I'm in a quandary: doesn't the bookstore have a right to set a quality standard (not a poetic one), and a right to protect itself from chargebacks from unhappy customers?

Is the phrase "self published" really correct for Amazon and others to use? It could be argued that Amazon is the one publishing it, and they're really letting you bypass the editors and sales reps from a print-based publishing house to get your works onto Kindles.

I really don't know. The situation makes me uncomfortable as a creator of content, certainly, but the author's railing against the company for protecting its customers and defending against liability from credit card issuers ... That just feels like someone bitching out of a sense of entitlement, and history shows (all over the world) that people who thoughtlessly feel entitled are rarely able to be convinced that they, in fact, are the ones that need to change.


I have edited my comment to make it clearer that you weren't replying to anything I actually said. Hope that helps.


I was replying to what you said. His hyperbole regarding unintelligent customers was the behavior that was called out as not nice, professional or intelligent.

His piss-poor use of hyphens (see what I did there?), however, isn't hyperbole. Hyperbole is a rhetorical device (and the greatest thing ever!), and unless he intended to evoke an emotional response in his readers by their incorrect and non-poetic application, it's just bad form; Being from the UK has bugger all to do with it.

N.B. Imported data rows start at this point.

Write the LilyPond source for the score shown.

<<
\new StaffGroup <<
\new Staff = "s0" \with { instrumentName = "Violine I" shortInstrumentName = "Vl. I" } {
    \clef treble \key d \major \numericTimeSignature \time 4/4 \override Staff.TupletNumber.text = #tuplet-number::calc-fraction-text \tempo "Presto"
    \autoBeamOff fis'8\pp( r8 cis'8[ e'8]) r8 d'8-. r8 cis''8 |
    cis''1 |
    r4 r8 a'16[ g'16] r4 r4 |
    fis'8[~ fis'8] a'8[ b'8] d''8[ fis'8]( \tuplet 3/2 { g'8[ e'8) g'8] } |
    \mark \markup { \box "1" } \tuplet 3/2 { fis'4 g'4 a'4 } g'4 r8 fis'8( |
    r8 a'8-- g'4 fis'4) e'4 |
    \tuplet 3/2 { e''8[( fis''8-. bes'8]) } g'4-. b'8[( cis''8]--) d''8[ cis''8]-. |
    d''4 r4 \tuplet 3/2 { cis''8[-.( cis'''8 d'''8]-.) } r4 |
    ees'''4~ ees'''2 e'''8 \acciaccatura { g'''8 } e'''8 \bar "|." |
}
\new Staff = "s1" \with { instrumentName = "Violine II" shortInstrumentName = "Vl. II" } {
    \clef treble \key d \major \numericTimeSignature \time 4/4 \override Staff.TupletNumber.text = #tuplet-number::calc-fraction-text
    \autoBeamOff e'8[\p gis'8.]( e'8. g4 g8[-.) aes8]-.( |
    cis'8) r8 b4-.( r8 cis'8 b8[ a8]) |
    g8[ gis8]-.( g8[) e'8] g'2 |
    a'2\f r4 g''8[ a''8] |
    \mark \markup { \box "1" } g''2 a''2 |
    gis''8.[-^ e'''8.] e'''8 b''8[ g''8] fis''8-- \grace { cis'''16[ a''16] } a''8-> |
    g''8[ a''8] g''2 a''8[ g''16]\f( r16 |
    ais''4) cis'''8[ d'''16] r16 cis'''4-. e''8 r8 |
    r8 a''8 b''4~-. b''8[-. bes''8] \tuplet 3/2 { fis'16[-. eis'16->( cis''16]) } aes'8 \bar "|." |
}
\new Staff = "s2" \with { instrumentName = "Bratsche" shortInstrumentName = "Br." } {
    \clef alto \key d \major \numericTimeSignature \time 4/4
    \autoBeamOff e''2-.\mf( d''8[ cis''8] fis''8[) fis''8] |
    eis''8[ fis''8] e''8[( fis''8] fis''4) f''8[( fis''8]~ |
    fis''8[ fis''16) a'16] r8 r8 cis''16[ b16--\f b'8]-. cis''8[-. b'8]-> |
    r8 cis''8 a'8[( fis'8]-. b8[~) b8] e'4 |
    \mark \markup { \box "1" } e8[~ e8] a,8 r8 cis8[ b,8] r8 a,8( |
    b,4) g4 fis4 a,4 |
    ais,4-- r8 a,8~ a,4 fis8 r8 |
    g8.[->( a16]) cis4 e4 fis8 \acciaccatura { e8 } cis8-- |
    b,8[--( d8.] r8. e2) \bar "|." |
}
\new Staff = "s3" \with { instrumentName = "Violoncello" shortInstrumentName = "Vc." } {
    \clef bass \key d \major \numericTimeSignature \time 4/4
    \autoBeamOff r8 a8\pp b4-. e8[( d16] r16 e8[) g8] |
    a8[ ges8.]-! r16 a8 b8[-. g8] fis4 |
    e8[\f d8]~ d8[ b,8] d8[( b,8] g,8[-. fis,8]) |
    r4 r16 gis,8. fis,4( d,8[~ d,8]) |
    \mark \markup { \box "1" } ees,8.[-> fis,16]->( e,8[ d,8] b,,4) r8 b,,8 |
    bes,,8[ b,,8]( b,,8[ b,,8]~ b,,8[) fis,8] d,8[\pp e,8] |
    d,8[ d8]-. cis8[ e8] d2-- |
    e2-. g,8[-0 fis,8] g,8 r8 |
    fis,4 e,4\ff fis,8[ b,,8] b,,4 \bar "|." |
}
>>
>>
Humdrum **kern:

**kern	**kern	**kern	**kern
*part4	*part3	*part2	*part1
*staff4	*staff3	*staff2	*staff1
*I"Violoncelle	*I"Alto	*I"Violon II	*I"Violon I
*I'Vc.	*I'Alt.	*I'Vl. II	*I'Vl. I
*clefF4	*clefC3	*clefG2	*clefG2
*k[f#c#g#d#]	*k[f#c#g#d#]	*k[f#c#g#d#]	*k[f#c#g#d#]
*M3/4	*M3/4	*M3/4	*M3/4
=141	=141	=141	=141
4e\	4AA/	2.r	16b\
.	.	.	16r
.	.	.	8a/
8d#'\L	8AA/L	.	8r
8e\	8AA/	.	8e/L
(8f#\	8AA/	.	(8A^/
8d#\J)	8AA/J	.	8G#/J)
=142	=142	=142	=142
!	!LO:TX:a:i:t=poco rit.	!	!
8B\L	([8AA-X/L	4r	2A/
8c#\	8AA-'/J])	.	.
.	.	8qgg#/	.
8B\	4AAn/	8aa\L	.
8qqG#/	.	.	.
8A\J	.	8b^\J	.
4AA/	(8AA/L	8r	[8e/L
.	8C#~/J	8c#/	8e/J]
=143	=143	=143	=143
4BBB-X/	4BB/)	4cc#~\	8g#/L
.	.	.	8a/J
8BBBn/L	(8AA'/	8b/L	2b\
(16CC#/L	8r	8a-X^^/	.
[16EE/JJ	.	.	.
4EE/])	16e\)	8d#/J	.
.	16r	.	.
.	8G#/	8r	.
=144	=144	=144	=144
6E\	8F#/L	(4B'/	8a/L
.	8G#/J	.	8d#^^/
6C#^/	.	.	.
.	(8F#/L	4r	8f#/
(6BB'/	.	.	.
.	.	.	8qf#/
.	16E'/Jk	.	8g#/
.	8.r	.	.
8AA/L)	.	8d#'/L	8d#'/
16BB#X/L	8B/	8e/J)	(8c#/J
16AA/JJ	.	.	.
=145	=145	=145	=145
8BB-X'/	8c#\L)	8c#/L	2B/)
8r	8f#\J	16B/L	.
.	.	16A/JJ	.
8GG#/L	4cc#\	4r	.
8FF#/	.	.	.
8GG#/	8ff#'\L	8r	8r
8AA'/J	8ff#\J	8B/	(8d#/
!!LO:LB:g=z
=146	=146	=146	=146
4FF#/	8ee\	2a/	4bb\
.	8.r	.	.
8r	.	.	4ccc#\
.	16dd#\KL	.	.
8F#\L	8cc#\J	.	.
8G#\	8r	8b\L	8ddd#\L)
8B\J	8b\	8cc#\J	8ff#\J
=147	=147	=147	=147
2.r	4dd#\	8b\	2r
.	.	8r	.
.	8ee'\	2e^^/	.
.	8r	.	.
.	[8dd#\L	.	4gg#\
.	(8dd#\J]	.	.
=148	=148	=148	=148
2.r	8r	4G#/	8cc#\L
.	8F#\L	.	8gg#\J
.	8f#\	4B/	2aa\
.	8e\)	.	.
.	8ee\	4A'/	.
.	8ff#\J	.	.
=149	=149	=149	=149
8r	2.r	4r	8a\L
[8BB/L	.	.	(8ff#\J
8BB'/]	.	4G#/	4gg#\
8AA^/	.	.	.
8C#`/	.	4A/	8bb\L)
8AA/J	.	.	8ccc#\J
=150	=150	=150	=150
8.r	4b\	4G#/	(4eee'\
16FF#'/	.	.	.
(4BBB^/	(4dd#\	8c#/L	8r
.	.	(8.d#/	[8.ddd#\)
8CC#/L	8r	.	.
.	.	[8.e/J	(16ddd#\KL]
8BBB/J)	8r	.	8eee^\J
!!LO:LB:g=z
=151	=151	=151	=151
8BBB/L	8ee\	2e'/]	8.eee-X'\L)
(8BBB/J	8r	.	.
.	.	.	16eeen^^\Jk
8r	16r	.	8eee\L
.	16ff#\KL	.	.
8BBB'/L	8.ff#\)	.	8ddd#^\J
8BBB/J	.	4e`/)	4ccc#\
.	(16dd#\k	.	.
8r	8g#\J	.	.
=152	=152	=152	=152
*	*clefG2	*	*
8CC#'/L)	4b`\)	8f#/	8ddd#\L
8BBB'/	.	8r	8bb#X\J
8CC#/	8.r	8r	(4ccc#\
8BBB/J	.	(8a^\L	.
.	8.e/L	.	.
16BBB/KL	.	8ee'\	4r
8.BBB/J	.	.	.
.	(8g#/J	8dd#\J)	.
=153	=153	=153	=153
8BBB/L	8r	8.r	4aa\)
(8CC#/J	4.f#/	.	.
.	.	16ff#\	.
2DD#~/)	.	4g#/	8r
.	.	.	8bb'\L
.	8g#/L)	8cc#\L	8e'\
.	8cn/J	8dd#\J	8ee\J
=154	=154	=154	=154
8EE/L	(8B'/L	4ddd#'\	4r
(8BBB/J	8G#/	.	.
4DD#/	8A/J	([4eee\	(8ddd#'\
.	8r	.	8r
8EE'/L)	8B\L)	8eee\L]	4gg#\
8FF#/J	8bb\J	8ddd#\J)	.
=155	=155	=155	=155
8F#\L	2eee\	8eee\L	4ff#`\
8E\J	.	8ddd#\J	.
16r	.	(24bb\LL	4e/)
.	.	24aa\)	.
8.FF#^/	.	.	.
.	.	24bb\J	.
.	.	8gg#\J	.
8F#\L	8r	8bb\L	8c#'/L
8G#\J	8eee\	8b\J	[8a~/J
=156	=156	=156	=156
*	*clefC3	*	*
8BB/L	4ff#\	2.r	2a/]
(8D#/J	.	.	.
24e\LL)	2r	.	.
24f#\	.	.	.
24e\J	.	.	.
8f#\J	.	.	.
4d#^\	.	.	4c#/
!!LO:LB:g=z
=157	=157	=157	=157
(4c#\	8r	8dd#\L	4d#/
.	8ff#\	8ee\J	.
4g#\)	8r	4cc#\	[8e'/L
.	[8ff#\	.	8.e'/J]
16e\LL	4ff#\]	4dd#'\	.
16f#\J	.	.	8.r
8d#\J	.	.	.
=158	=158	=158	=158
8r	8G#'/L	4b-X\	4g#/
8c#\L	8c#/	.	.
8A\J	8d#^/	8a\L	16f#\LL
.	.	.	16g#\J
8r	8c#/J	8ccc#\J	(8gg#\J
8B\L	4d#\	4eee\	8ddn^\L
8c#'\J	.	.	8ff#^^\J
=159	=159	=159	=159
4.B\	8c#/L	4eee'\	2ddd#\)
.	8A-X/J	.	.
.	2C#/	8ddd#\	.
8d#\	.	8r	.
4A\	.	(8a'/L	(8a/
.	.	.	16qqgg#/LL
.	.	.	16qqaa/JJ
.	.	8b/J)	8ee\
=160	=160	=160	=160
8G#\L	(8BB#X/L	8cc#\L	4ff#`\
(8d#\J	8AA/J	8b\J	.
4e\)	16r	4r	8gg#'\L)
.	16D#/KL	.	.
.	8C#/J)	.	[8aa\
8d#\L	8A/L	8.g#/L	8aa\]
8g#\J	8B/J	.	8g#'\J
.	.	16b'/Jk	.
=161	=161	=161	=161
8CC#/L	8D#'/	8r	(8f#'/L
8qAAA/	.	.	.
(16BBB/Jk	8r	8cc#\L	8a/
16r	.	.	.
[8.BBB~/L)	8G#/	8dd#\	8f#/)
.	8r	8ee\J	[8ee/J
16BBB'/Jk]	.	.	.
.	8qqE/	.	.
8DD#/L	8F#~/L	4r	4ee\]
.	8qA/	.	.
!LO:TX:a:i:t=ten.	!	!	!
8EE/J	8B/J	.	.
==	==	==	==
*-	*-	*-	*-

It's strange that you educate us on what hyperbole and rhetorical devices are, yet can't recognise both those things in a sentence which begins "Are there people out there...?". The author is saying the direct opposite; that people aren't that stupid.


> I was going to argue freedom of speech and the ability to form ideas the way the author intended is what matters here, but the author himself doesn't seem to agree himself.

The example he gives is of auto-generated books uploaded for the purpose of gaming algorithms for profit. I'm as much a free-speech fundamentalist as the next guy, but that is no more a free speech issue than the Nigerian governor emailing me the unique opportunity to take a cut of $80,000,000 worth of penis enlargement pills.


One of the things I like about the Kindle is the option when reading to highlight a block of text and flag it as an error, which I've previously used for obvious typos, and the occasional badly placed hyphen. Having seen this and the implication that it can result in automated removal of a book from the Kindle store I think I'm going to stop that now.